ESERCIZI DA SVOLGERE:
• a. Copia parola per parola il passo del testo su Ivanovski che va da "Dmitri Ivanovski nacque" a "a San Pietroburgo.".
• b. Scrivi tutte le città nominate nel testo su Ivanovski.

TESTO FORNITO:
Biografia
Dmitri Iosifovich Ivanovski (1864 – 1920, Fig. 1) è stato un botanico russo ed uno tra gli scienziati che per primi mossero i primi passi nello studio della virologia.
Dmitri Ivanovski nacque a Gdov, una cittadina che si erge sulle sponde del lago Peipus, le cui acque dividono la Russia Occidentale dall’Estonia. Proveniva da una famiglia numerosa e di modesta condizione sociale. Frequentò il liceo Ginnasio brillantemente poi, dopo la morte del padre, la famiglia si trasferì a San Pietroburgo.
Nell’Agosto del 1883 si iscrisse all’università, scegliendo la facoltà di Scienze Naturali.
Erano anni di grande fermento per l’attività scientifica nell’Impero russo. Tra i docenti dell’epoca figuravano persone del calibro di Ivan Michajlovič Sečenov e Dmitrij Ivanovič Mendeleev. Il suo principale mentore era però Andrei Faminstyn, uno dei massimi esperti di fisiologia vegetale dell’epoca.
Studente brillante ed apprezzato, Ivanovsky divenne presto istruttore nel laboratorio di fisiologia ed anatomia delle piante. A partire dal 1887 si occupò di studiare una malattia particolare che colpiva le piante di tabacco e che divenne oggetto della sua tesi di dottorato, discussa con profitto a Kiev nel 1901. Ottenne una cattedra all’università di Varsavia, dove proseguì con gli studi sulla botanica, insieme ad un altro studioso sveglio e preparato: Michael Tsvett.
La sua carriera proseguì con qualche difficoltà, per via della frequente mancanza di fondi. Sposò la figlia di un rifugiato politico ed ebbe un figlio, che morì molto giovane. Segnato anche lui dagli sconvolgimenti della prima guerra mondiale, durante la Grande Ritirata Russa nel 1915 dovette abbandonare Varsavia per trasferirsi a Rostov, dove concluse la sua carriera e si spense nel 1920, all’età di 55 anni.
Contributo scientifico
Ivnovsky fu uno studioso attivo in diversi campi, sebbene rivolse le proprie attenzioni in particolar modo alla botanica. Compì degli studi sulla fermentazione alcolica, scoprendo l’importanza delle sostanze contenenti azoto in questo processo e che, a diversi ceppi di lievito, corrisponde una diversa tipologia di fermentazione.
Durante gli anni di Varsavia, insieme a Tsvett indagò gli effetti della luce solare sul pigmento nelle piante e il loro ruolo nella fotosintesi.

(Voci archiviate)
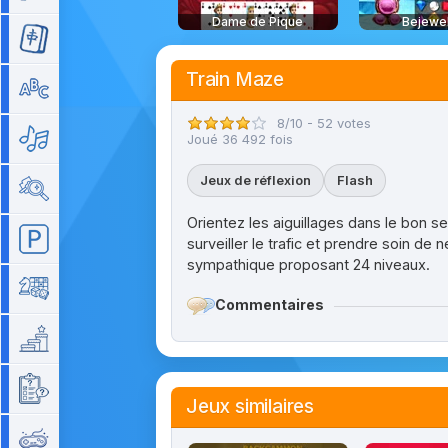
Dame de Pique
Bejewe
Mahjong
Train Maze
Mots
8/10 - 52 votes
Musique
Joué 36 492 fois
Jeux de réflexion
Flash
Objets cachés
Orientez les aiguillages dans le bon s
Parking
surveiller le trafic et prendre soin de 
sympathique proposant 24 niveaux.
Plateau
Commentaires
Plateforme
Quizz
Jeux similaires
Rétro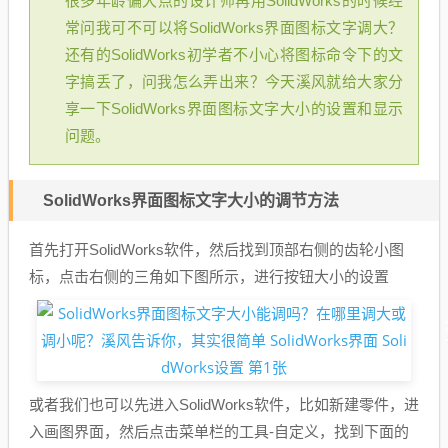
很多年龄偏大点的设计师再用SolidWorks的时候经
常问我可不可以将SolidWorks界面图标文字调大？
还有的SolidWorks初学者不小心将图标命令下的文
字搞丢了，问我怎么弄出来？今天溪风就给大家分
享一下SolidWorks界面图标文字大小的设置和显示
问题。
SolidWorks界面图标文字大小的调节方法
首先打开SolidWorks软件，然后找到顶部右侧的齿轮小图
标，点击右侧的三角如下图所示，进行按钮大小的设置
或者我们也可以先进入SolidWorks软件，比如新建零件，进
入画图界面，然后点击菜单栏的工具-自定义，找到下面的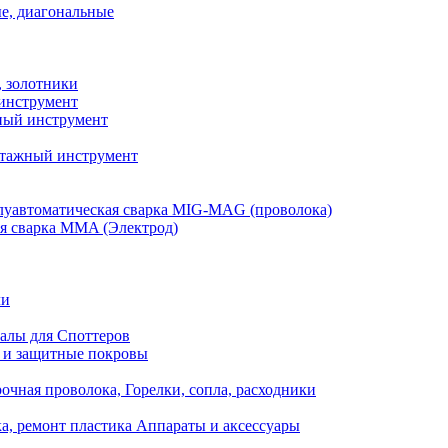
е, диагональные
, золотники
инструмент
ый инструмент
тажный инструмент
уавтоматическая сварка MIG-MAG (проволока)
я сварка MMA (Электрод)
ли
алы для Споттеров
 и защитные покровы
очная проволока, Горелки, сопла, расходники
а, ремонт пластика Аппараты и аксессуары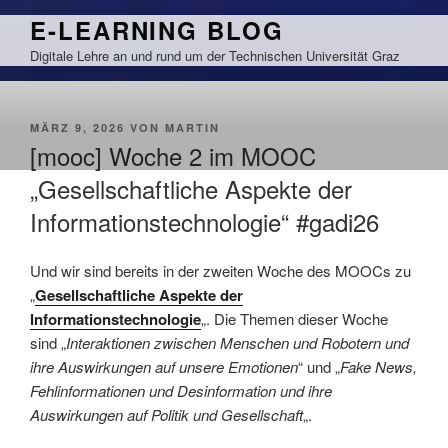
Zum
E-LEARNING BLOG
Inhalt
Digitale Lehre an und rund um der Technischen Universität Graz
springen
VERÖFFENTLICHT
MÄRZ 9, 2026
VON
MARTIN
AM
[mooc] Woche 2 im MOOC
„Gesellschaftliche Aspekte der
Informationstechnologie“ #gadi26
Und wir sind bereits in der zweiten Woche des MOOCs zu
„
Gesellschaftliche Aspekte der
Informationstechnologie
„. Die Themen dieser Woche
sind „
Interaktionen zwischen Menschen und Robotern und
ihre Auswirkungen auf unsere Emotionen
“ und „
Fake News,
Fehlinformationen und Desinformation und ihre
Auswirkungen auf Politik und Gesellschaft
„.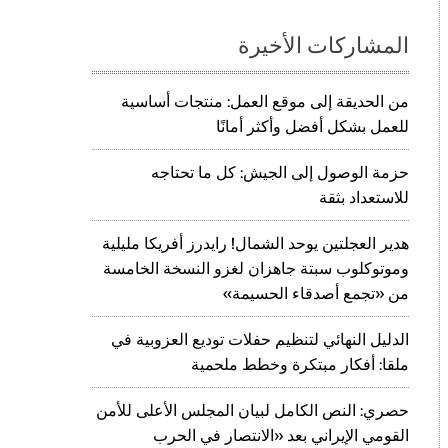
المشاركات الأخيرة
من الحديقة إلى موقع العمل: منتجات أساسية
للعمل بشكل أفضل وأكثر أمانًا
حزمة الوصول إلى الجيش: كل ما تحتاجه
للاستعداد بثقة
هدير العجلتين يوحد الشمال! رايدرز أفريكا مليلية
وموتوكلوب سبتة جاهزان لغزو النسخة الخامسة
من «تجمع أصدقاء الحسيمة»
الدليل النهائي لتنظيم حفلات توديع العزوبية في
ملقا: أفكار مبتكرة وخطط ملحمية
حصري: النص الكامل لبيان المجلس الأعلى للأمن
القومي الإيراني بعد «الانتصار في الحرب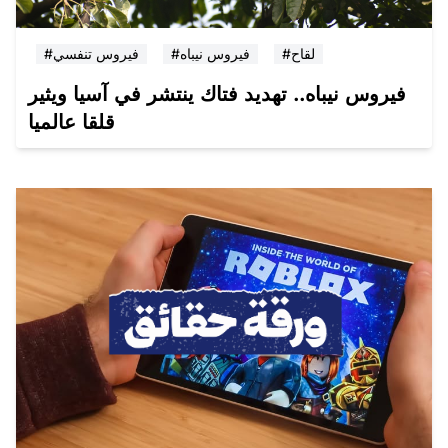
#لقاح
#فيروس نيباه
#فيروس تنفسي
فيروس نيباه.. تهديد فتاك ينتشر في آسيا ويثير
قلقا عالميا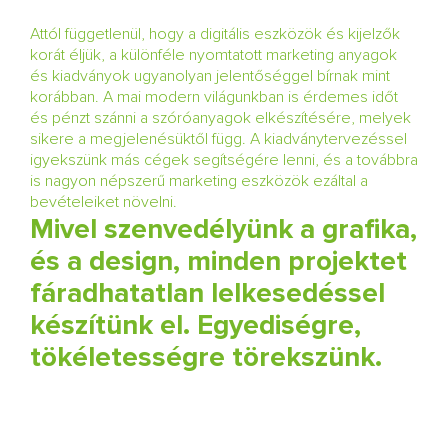
Attól függetlenül, hogy a digitális eszközök és kijelzők
korát éljük, a különféle nyomtatott marketing anyagok
és kiadványok ugyanolyan jelentőséggel bírnak mint
korábban. A mai modern világunkban is érdemes időt
és pénzt szánni a szóróanyagok elkészítésére, melyek
sikere a megjelenésüktől függ. A kiadványtervezéssel
igyekszünk más cégek segítségére lenni, és a továbbra
is nagyon népszerű marketing eszközök ezáltal a
bevételeiket növelni.
Mivel szenvedélyünk a grafika,
és a design, minden projektet
fáradhatatlan lelkesedéssel
készítünk el. Egyediségre,
tökéletességre törekszünk.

LE TUE RISPOSTE:
• a.
Dmitri Ivanovski nacque a Gdov, una cittadina che si erge sulle sponde del lago Peipus, le cui acque dividono la Russia Occidentale dall’Estonia. Proveniva da una famiglia numerosa e di modesta condizione sociale. Frequentò il liceo Ginnasio brillantemente poi, dopo la morte del padre, la famiglia si trasferì a San Pietroburgo.

• b. Gdov, San Pietroburgo, Kiev, Varsavia, Rostov